C’est un fait, le sang du Peuple Murundi coule aujourd’hui sous le pouvoir du CNDD-FDD comme il coulait hier sous Buyoya-Bagaza-Micombero – Toute personne (Hutu, Tutsi, Twa ou Expatrié) qui ose contredire et/ou critiquer le pouvoir ne le fait qu’à ses risques et périls. Devant la brutalité singulière du trio Imbonerakure-SNR-Police, même Gandhi aurait été obligé de changer sa tactique de ‘non-violence’ - autrement, il se serait retrouvé dans une fausse commune, dans une latrine ou dans une rivière, son corps décapité.  Aujourd’hui, nous sommes tous amenés à prendre position car devant ces faits, le silence ne peut qu’être complice.

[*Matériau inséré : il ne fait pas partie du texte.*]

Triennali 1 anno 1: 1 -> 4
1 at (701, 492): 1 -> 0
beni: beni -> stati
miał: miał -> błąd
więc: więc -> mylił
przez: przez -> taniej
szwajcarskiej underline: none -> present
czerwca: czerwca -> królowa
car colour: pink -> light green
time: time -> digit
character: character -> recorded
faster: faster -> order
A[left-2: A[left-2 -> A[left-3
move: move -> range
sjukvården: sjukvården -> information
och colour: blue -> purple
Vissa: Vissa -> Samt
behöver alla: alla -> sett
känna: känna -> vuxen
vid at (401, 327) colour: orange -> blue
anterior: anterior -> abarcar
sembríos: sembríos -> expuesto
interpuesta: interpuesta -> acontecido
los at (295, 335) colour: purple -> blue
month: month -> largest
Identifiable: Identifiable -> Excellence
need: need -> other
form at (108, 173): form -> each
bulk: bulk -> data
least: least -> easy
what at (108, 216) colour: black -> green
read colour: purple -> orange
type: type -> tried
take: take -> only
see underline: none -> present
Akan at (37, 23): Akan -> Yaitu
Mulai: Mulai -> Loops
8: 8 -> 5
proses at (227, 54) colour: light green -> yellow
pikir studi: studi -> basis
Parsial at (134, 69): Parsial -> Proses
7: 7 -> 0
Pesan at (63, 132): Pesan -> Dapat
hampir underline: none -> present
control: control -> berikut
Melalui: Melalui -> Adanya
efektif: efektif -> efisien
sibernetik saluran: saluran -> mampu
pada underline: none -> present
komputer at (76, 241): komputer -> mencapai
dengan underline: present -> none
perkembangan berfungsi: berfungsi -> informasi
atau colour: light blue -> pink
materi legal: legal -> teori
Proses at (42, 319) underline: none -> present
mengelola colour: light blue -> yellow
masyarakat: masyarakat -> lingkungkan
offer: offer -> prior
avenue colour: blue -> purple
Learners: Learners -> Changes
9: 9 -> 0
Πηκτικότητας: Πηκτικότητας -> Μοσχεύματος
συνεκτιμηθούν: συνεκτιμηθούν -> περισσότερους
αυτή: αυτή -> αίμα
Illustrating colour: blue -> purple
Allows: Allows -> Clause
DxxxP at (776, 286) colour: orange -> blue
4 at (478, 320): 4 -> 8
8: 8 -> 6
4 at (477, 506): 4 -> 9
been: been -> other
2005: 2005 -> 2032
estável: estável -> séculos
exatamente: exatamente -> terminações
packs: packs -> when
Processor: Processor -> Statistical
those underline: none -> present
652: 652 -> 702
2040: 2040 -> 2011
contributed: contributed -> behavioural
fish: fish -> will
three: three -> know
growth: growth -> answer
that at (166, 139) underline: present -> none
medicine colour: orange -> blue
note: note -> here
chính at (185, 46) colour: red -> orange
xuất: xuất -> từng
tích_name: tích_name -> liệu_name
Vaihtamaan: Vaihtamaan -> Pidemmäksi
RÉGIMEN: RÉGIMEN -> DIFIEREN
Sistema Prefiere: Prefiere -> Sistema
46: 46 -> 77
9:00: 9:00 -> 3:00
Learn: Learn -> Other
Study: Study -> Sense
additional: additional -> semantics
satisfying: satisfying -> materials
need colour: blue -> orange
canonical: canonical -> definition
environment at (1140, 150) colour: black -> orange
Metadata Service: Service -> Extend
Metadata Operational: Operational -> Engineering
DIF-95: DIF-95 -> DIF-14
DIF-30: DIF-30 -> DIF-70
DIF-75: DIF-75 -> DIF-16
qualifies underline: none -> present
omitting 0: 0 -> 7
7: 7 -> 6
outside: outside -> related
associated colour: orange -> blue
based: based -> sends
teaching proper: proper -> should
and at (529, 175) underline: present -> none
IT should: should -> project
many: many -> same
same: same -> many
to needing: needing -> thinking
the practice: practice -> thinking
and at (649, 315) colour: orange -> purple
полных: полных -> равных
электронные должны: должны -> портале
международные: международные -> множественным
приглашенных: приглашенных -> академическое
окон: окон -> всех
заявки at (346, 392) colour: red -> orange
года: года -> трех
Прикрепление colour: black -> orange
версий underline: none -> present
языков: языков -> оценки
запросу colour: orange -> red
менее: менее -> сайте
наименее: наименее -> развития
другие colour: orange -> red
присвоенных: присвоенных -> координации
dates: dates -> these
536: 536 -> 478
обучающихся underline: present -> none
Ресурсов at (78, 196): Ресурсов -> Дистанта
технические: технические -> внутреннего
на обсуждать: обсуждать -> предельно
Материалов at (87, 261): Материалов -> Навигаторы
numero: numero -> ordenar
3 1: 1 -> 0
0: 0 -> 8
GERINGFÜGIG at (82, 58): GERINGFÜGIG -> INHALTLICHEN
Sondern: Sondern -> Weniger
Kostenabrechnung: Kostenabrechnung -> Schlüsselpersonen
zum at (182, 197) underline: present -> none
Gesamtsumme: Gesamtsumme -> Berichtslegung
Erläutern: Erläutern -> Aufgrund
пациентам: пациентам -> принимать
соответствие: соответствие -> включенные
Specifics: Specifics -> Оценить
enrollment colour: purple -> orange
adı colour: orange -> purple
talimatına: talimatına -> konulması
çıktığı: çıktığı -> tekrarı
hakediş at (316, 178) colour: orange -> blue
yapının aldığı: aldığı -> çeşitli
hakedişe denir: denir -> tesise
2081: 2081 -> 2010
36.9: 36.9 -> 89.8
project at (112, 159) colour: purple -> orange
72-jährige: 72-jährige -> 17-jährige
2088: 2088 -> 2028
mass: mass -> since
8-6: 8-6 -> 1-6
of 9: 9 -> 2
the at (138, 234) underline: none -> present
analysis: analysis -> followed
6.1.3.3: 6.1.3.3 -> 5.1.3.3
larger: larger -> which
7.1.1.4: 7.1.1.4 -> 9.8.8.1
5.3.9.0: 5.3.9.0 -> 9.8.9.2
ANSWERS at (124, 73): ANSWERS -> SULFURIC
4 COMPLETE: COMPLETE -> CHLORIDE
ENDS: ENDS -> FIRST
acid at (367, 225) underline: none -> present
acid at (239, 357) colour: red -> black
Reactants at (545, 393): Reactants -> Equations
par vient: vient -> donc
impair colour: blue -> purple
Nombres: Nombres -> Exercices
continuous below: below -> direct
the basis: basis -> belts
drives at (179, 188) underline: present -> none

Qu’on se dise la vérité, au Burundi la démocratie est morte et sa résurrection n’est pas pour demain. Il n’est plus possible de faire la politique par des moyens parlementaires. Nous sommes à la veille du prochain marathon électorale de 2015 et pourtant les partis politiques d’Opposition n’ont même pas le droit de se rassembler sur le sol burundais – et cela depuis 2010. C’est une insulte à la démocratie. En conséquence, il est logique, voir même impératif, que le Peuple questionne et/ou conteste la légitimité du pouvoir en place.

Aujourd’hui un jeune Imbonerakure peut arrêter, emprisonner, torturer et même tuer  n’importe qui (civil, élu du Peuple, policier, militaire). Personne n’est à l’abri. Le pouvoir en place ne donne que deux choix au Peuple Murundi: choisir entre «vivre à genou» ou «mourir débout». Lentement mais surement, les citoyens commencent à ouvrir la voie pour un troisième choix : «vivre debout, dans la justice et dans la paix». Mais il important de noter que chaque fois qu’il l’a fallu, ce Peuple Vaillant et Souverain a toujours choisi de «mourir débout». Le Major Pierre Buyoya le sait très bien. Pourvu que l’actuel Pierre saisisse bien la leçon infligée au précédent Pierre par le Peuple.

En conclusion, le président Nkurunziza II et le CNDD-FDD espèrent se maintenir au pouvoir éternellement par la terreur et l’oppression. Si cet espoir est dangereux, il est surtout largement illusoire et inatteignable. En attendant que les tenants du pouvoir à Bujumbura reviennent à raison, l’espoir c’est tout ce qui nous reste, quasiment – et on le gardera.